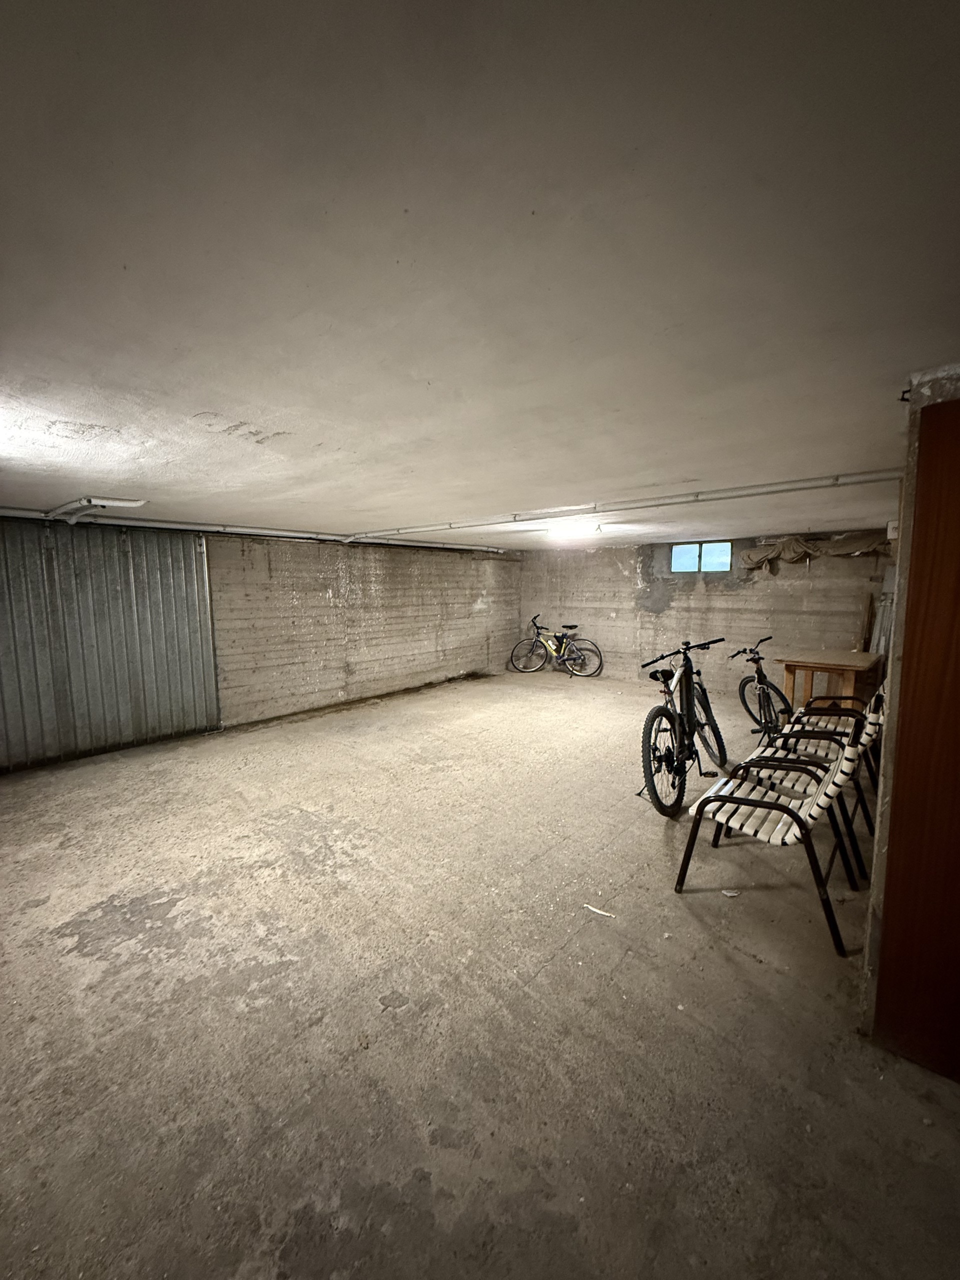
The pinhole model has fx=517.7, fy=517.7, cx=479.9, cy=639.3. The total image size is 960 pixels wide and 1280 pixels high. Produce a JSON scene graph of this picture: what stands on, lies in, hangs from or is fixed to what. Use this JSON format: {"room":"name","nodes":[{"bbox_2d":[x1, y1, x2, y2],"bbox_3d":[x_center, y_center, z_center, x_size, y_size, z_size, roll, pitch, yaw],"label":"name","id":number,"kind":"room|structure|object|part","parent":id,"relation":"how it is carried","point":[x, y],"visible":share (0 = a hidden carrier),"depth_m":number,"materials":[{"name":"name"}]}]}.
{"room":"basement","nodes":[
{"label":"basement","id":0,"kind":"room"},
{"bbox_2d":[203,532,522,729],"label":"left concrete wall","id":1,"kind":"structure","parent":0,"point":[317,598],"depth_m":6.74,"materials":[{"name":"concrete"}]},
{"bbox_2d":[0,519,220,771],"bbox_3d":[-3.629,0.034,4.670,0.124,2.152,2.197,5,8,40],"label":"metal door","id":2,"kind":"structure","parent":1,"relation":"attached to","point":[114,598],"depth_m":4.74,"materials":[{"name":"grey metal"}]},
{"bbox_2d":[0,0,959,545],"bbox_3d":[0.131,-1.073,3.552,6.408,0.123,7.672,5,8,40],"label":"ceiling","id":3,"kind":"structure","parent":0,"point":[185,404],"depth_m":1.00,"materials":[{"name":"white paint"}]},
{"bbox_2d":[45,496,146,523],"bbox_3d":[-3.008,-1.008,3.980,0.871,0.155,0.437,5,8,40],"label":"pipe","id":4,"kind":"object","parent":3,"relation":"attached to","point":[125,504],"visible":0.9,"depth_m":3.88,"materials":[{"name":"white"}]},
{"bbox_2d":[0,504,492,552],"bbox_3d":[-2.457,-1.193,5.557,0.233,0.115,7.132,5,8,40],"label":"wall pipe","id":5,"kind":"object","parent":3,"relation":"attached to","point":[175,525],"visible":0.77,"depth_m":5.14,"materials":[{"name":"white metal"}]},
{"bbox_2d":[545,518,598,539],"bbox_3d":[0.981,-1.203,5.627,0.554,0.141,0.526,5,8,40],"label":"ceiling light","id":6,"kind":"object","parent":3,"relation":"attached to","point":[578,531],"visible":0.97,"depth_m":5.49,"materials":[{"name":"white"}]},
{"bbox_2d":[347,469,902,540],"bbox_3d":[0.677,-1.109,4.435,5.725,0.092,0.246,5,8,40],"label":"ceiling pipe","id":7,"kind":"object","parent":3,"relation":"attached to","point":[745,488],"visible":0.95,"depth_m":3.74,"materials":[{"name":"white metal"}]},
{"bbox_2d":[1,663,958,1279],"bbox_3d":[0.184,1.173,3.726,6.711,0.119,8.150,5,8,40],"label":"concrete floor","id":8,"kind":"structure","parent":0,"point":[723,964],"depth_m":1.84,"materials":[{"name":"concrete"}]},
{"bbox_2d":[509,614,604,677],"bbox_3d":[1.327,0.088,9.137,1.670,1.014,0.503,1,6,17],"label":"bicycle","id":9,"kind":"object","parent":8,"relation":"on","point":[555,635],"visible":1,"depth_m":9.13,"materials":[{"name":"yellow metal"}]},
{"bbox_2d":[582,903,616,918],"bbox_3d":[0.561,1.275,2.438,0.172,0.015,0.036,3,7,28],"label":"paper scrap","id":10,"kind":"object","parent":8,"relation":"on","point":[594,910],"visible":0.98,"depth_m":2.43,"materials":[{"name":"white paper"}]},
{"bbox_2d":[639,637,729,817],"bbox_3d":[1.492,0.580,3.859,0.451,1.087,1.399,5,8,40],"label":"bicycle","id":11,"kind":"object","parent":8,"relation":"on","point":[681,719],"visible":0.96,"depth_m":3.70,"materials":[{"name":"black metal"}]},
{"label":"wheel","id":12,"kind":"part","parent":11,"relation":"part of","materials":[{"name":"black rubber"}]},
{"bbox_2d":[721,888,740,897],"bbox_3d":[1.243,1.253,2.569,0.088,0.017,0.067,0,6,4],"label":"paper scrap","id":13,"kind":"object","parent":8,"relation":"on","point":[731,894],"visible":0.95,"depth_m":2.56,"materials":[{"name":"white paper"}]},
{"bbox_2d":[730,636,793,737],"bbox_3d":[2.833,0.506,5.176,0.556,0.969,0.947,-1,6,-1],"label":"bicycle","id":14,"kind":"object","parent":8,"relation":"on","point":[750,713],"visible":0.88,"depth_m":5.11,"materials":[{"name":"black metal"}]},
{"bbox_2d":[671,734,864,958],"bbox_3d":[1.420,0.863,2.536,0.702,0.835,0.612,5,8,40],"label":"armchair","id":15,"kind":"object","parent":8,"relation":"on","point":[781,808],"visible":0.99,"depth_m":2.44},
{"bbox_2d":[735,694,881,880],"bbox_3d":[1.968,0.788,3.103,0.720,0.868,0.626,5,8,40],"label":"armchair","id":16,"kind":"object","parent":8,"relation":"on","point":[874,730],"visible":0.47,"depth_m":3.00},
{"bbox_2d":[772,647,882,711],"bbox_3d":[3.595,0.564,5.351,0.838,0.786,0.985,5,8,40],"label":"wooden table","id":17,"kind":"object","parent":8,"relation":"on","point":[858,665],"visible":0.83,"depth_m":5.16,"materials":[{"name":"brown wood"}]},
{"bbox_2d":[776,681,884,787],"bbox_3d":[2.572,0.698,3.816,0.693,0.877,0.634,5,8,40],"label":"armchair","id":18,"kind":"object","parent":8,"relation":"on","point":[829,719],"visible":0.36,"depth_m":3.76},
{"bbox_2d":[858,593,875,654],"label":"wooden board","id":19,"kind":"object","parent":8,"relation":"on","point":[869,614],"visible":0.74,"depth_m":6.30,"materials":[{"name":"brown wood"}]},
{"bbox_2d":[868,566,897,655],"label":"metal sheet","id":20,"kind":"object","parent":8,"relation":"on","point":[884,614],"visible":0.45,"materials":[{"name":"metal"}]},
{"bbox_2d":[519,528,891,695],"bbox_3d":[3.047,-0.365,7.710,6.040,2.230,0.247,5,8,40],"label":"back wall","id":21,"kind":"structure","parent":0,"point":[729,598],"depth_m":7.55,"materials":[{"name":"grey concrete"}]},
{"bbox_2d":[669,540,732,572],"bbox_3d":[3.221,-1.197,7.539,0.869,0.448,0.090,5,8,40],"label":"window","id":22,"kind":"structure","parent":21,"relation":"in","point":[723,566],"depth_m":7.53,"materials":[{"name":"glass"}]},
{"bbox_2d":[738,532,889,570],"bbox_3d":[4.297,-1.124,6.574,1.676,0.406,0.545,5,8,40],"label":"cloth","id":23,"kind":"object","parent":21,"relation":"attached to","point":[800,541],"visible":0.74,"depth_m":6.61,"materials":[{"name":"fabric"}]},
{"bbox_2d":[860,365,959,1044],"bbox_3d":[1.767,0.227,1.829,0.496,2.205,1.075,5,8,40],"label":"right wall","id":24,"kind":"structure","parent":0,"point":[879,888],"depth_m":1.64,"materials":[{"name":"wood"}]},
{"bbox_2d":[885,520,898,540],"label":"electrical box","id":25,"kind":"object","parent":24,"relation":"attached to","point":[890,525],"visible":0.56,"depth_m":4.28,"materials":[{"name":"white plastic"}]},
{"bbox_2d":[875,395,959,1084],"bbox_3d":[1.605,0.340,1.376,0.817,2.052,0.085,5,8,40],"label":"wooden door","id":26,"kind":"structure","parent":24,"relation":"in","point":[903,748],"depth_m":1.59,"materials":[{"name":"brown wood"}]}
•••
Make an exact copy of the records above, with the pictures left out.

__Solution for this exercise__.
The pinhole model has fx=517.7, fy=517.7, cx=479.9, cy=639.3. The total image size is 960 pixels wide and 1280 pixels high. Produce a JSON scene graph of this picture: what stands on, lies in, hangs from or is fixed to what. Use this JSON format: {"room":"name","nodes":[{"bbox_2d":[x1, y1, x2, y2],"bbox_3d":[x_center, y_center, z_center, x_size, y_size, z_size, roll, pitch, yaw],"label":"name","id":number,"kind":"room|structure|object|part","parent":id,"relation":"how it is carried","point":[x, y],"visible":share (0 = a hidden carrier),"depth_m":number,"materials":[{"name":"name"}]}]}.
{"room":"basement","nodes":[
{"label":"basement","id":0,"kind":"room"},
{"bbox_2d":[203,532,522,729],"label":"left concrete wall","id":1,"kind":"structure","parent":0,"point":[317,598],"depth_m":6.74,"materials":[{"name":"concrete"}]},
{"bbox_2d":[0,519,220,771],"bbox_3d":[-3.629,0.034,4.670,0.124,2.152,2.197,5,8,40],"label":"metal door","id":2,"kind":"structure","parent":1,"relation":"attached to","point":[114,598],"depth_m":4.74,"materials":[{"name":"grey metal"}]},
{"bbox_2d":[0,0,959,545],"bbox_3d":[0.131,-1.073,3.552,6.408,0.123,7.672,5,8,40],"label":"ceiling","id":3,"kind":"structure","parent":0,"point":[185,404],"depth_m":1.00,"materials":[{"name":"white paint"}]},
{"bbox_2d":[45,496,146,523],"bbox_3d":[-3.008,-1.008,3.980,0.871,0.155,0.437,5,8,40],"label":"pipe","id":4,"kind":"object","parent":3,"relation":"attached to","point":[125,504],"visible":0.9,"depth_m":3.88,"materials":[{"name":"white"}]},
{"bbox_2d":[0,504,492,552],"bbox_3d":[-2.457,-1.193,5.557,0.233,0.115,7.132,5,8,40],"label":"wall pipe","id":5,"kind":"object","parent":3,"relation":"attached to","point":[175,525],"visible":0.77,"depth_m":5.14,"materials":[{"name":"white metal"}]},
{"bbox_2d":[545,518,598,539],"bbox_3d":[0.981,-1.203,5.627,0.554,0.141,0.526,5,8,40],"label":"ceiling light","id":6,"kind":"object","parent":3,"relation":"attached to","point":[578,531],"visible":0.97,"depth_m":5.49,"materials":[{"name":"white"}]},
{"bbox_2d":[347,469,902,540],"bbox_3d":[0.677,-1.109,4.435,5.725,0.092,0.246,5,8,40],"label":"ceiling pipe","id":7,"kind":"object","parent":3,"relation":"attached to","point":[745,488],"visible":0.95,"depth_m":3.74,"materials":[{"name":"white metal"}]},
{"bbox_2d":[1,663,958,1279],"bbox_3d":[0.184,1.173,3.726,6.711,0.119,8.150,5,8,40],"label":"concrete floor","id":8,"kind":"structure","parent":0,"point":[723,964],"depth_m":1.84,"materials":[{"name":"concrete"}]},
{"bbox_2d":[509,614,604,677],"bbox_3d":[1.327,0.088,9.137,1.670,1.014,0.503,1,6,17],"label":"bicycle","id":9,"kind":"object","parent":8,"relation":"on","point":[555,635],"visible":1,"depth_m":9.13,"materials":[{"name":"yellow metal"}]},
{"bbox_2d":[582,903,616,918],"bbox_3d":[0.561,1.275,2.438,0.172,0.015,0.036,3,7,28],"label":"paper scrap","id":10,"kind":"object","parent":8,"relation":"on","point":[594,910],"visible":0.98,"depth_m":2.43,"materials":[{"name":"white paper"}]},
{"bbox_2d":[639,637,729,817],"bbox_3d":[1.492,0.580,3.859,0.451,1.087,1.399,5,8,40],"label":"bicycle","id":11,"kind":"object","parent":8,"relation":"on","point":[681,719],"visible":0.96,"depth_m":3.70,"materials":[{"name":"black metal"}]},
{"label":"wheel","id":12,"kind":"part","parent":11,"relation":"part of","materials":[{"name":"black rubber"}]},
{"bbox_2d":[721,888,740,897],"bbox_3d":[1.243,1.253,2.569,0.088,0.017,0.067,0,6,4],"label":"paper scrap","id":13,"kind":"object","parent":8,"relation":"on","point":[731,894],"visible":0.95,"depth_m":2.56,"materials":[{"name":"white paper"}]},
{"bbox_2d":[730,636,793,737],"bbox_3d":[2.833,0.506,5.176,0.556,0.969,0.947,-1,6,-1],"label":"bicycle","id":14,"kind":"object","parent":8,"relation":"on","point":[750,713],"visible":0.88,"depth_m":5.11,"materials":[{"name":"black metal"}]},
{"bbox_2d":[671,734,864,958],"bbox_3d":[1.420,0.863,2.536,0.702,0.835,0.612,5,8,40],"label":"armchair","id":15,"kind":"object","parent":8,"relation":"on","point":[781,808],"visible":0.99,"depth_m":2.44},
{"bbox_2d":[735,694,881,880],"bbox_3d":[1.968,0.788,3.103,0.720,0.868,0.626,5,8,40],"label":"armchair","id":16,"kind":"object","parent":8,"relation":"on","point":[874,730],"visible":0.47,"depth_m":3.00},
{"bbox_2d":[772,647,882,711],"bbox_3d":[3.595,0.564,5.351,0.838,0.786,0.985,5,8,40],"label":"wooden table","id":17,"kind":"object","parent":8,"relation":"on","point":[858,665],"visible":0.83,"depth_m":5.16,"materials":[{"name":"brown wood"}]},
{"bbox_2d":[776,681,884,787],"bbox_3d":[2.572,0.698,3.816,0.693,0.877,0.634,5,8,40],"label":"armchair","id":18,"kind":"object","parent":8,"relation":"on","point":[829,719],"visible":0.36,"depth_m":3.76},
{"bbox_2d":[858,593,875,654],"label":"wooden board","id":19,"kind":"object","parent":8,"relation":"on","point":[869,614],"visible":0.74,"depth_m":6.30,"materials":[{"name":"brown wood"}]},
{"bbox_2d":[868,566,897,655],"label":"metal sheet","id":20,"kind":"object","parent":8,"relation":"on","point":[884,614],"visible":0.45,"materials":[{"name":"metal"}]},
{"bbox_2d":[519,528,891,695],"bbox_3d":[3.047,-0.365,7.710,6.040,2.230,0.247,5,8,40],"label":"back wall","id":21,"kind":"structure","parent":0,"point":[729,598],"depth_m":7.55,"materials":[{"name":"grey concrete"}]},
{"bbox_2d":[669,540,732,572],"bbox_3d":[3.221,-1.197,7.539,0.869,0.448,0.090,5,8,40],"label":"window","id":22,"kind":"structure","parent":21,"relation":"in","point":[723,566],"depth_m":7.53,"materials":[{"name":"glass"}]},
{"bbox_2d":[738,532,889,570],"bbox_3d":[4.297,-1.124,6.574,1.676,0.406,0.545,5,8,40],"label":"cloth","id":23,"kind":"object","parent":21,"relation":"attached to","point":[800,541],"visible":0.74,"depth_m":6.61,"materials":[{"name":"fabric"}]},
{"bbox_2d":[860,365,959,1044],"bbox_3d":[1.767,0.227,1.829,0.496,2.205,1.075,5,8,40],"label":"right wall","id":24,"kind":"structure","parent":0,"point":[879,888],"depth_m":1.64,"materials":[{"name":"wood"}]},
{"bbox_2d":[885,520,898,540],"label":"electrical box","id":25,"kind":"object","parent":24,"relation":"attached to","point":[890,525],"visible":0.56,"depth_m":4.28,"materials":[{"name":"white plastic"}]},
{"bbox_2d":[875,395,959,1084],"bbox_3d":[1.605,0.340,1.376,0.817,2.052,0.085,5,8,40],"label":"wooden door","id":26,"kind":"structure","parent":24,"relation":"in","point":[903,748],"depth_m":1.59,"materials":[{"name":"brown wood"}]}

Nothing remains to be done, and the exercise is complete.